It's good that she runs with me when I take the dog out every other day. (We run on the flat parts and downhill, and walk up the hills. It's a lot like life.) It's the only time that I hear the stories that lie hidden when we're in the car, riding along with that mind-numbed autodeath that seems to come when you're in transit. They call it comfortable silence, but we know it's really the lapse of spirit when the ass is flat. For some strange reason, when the ass in upright and being a part of a blood-pumping, sweating, living and breathing body, the mouth loosens up. When we're at home, the death of consciousness takes over. So these outings, every other day, are the best time to find out what happens between those two ears that border the brain that controls the body which used to sit on my lap and cuddle with me, or play rough on the bed. She'll be driving herself in cars in just a couple of months, so who knows how much longer I have to find out where she's at?

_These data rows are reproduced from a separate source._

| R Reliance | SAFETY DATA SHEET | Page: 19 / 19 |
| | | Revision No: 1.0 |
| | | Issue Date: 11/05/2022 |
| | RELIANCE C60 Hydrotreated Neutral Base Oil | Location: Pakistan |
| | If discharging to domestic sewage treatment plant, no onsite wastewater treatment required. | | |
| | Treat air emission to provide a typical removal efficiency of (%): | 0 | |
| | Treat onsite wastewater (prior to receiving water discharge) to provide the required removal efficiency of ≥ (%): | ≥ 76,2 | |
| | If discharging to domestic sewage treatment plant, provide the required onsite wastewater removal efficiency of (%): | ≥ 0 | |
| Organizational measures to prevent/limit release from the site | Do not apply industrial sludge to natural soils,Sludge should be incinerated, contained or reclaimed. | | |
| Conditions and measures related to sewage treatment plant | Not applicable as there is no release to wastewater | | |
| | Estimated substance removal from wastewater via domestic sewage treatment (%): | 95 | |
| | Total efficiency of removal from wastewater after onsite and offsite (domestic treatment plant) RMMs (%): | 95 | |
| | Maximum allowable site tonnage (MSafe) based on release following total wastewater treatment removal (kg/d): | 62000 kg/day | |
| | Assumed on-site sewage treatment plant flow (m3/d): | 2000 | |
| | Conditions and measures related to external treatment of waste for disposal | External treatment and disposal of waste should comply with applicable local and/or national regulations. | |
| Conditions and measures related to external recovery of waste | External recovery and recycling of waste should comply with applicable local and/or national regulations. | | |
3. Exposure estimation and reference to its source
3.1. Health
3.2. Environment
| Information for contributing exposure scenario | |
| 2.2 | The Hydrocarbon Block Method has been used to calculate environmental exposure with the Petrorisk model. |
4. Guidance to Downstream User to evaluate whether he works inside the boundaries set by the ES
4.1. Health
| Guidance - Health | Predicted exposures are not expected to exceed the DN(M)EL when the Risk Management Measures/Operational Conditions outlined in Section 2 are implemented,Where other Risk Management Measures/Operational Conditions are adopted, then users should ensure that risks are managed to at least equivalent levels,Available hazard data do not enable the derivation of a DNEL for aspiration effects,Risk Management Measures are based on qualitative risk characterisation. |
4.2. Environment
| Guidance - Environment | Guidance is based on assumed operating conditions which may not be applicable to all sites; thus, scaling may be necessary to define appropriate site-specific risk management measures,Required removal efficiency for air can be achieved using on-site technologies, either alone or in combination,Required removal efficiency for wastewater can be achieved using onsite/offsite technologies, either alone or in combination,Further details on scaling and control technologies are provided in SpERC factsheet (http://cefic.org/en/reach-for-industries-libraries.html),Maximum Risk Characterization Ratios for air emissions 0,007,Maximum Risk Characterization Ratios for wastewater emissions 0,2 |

The best age was somewhere around three or four or five. It's hard to remember. You wait so long for them to be able to talk to you, and then there's a point where you wish they'd shut up. That window of perfection is between three and five, for sure.

We take the Lhasa Apso out every other day, and up at the top of the route there's a bunch of houses with a bunch of little kids. They're out there, playing in the yards, almost every time we go by. We know them now, by name and by personality. The ones we pay special attention to are in that three to five age range. She knows that was special. We don't discuss it, but she knows life will never be better than that. She might say something like, "Man, I'm jealous of those kids," and we don't need to dissect that statement. She knows I know and I know it, too. I'm not so old that I can't remember perfect bliss of the moment living.

One of the kids is named Danny. He's a little blonde boy with a touch of madness in him. He'll build little ramps to ride his bicycle over, trying his best to make sure he never has to go to school and get a job. The other day, we're running by his house and he's beating the ground with a plastic hockey stick. I say, "Hey, Danny. What are you doing?" He says, "I'm fighting the fire ants." As we're passing away, I say, "The ants will win, Danny. . . They always win."

My daughter starts laughing like crazy. She thinks this is the funniest thing she's heard all day. She says it reminds her of the bad remake of Invaders From Mars, a stupid science fiction movie we saw a long time ago, about a space craft that lands and this little boy is the only one in town who knows the danger. The aliens set up shop underground and start planting these chips in people, in the backs of their necks. There's this one evil lady (Mrs. McKeltch, played by Louise Fletcher) from his school who is running after him, shouting, "I'll get you, David Gardner!" That was our special laugh-getter for a while. All we had to do, in any situation, was say, "I'll get you, David Gardner!" and everything was funny again.

Before that, it was a thing from the Dracula story. She always loved scary stories, and instead of reading a bedtime story, we'd lie there in bed in the dark, telling made up scary stories to each other. Sometimes we’d make them up together. I’d tell a little part and then she’d tell a little part and we’d keep going until someone would end it. That was hardly fair on my part, since I had a lifetime of stupid horror movies and comic books and my own sometimes very scary life under my belt, and she was having to do what real storytellers do: Make it up from imagination alone. She’d hold her own, however.

One night, I was telling my version of the Dracula story to her, and when it got to the Undead part, I tried to do an echo thing like you hear on bad car commercials. You know: Saying, "Undead. . undead. . undead. . undead. ." with each one trailing off at the end. Well, she starting laughing her little ass off and all the fear quotient of the story just turned to hilarity. That "undead" deal lasted a long time, but the "I'll get you, David Gardner" took it's place eventually. After that, it was the "Piper doon" and "Heeed" from So I Married an Axe Murderer. She thinks like I do, so we usually laugh at the same stuff.

But here's why I'm telling you all this (I think). Yesterday we were running by those houses and the little brunette girl, Katie, who loves my dog, started running along with us. We stopped and started to walk, and she said, "I learned how to jog today!"

I said, "Didn't you already know how to run?"

"Uh-huh."

"Well, running is just another word for jogging, isn't it?"

"Nuh-uh. You gots to do your knees different when you jog."

"Oh," I said. "I think I know what you mean. Well, are you going trick or treating this year?"

"Nuh-uh. The man on TV said kids couldn't do trick or treat 'cause folks would try to poison us. So we gotta go to our church or somewhere elst inside."

My heart sank. My daughter couldn't think of anything to say. We reached the stop sign where we had to turn left and run down the big hill. Katie said, "This is my boundary. I can't go past here."

Her boundary, indeed. I patted her on her little head and said, "Honey, no grown up around here is going to hurt you. I promise. OK?"

I wish I had known something better to tell her. But she smiled, like they do at that age, and said, "Bye." And then she yelled, "Bye, Mitzi!" to my dog as we ran away, down that hill. Leaving her there, still waving.

I’m hoping that one day soon, my daughter and little Katie and little Danny and I can all have a big bowl of buttered popcorn as we watch a public hanging on her big screen TV.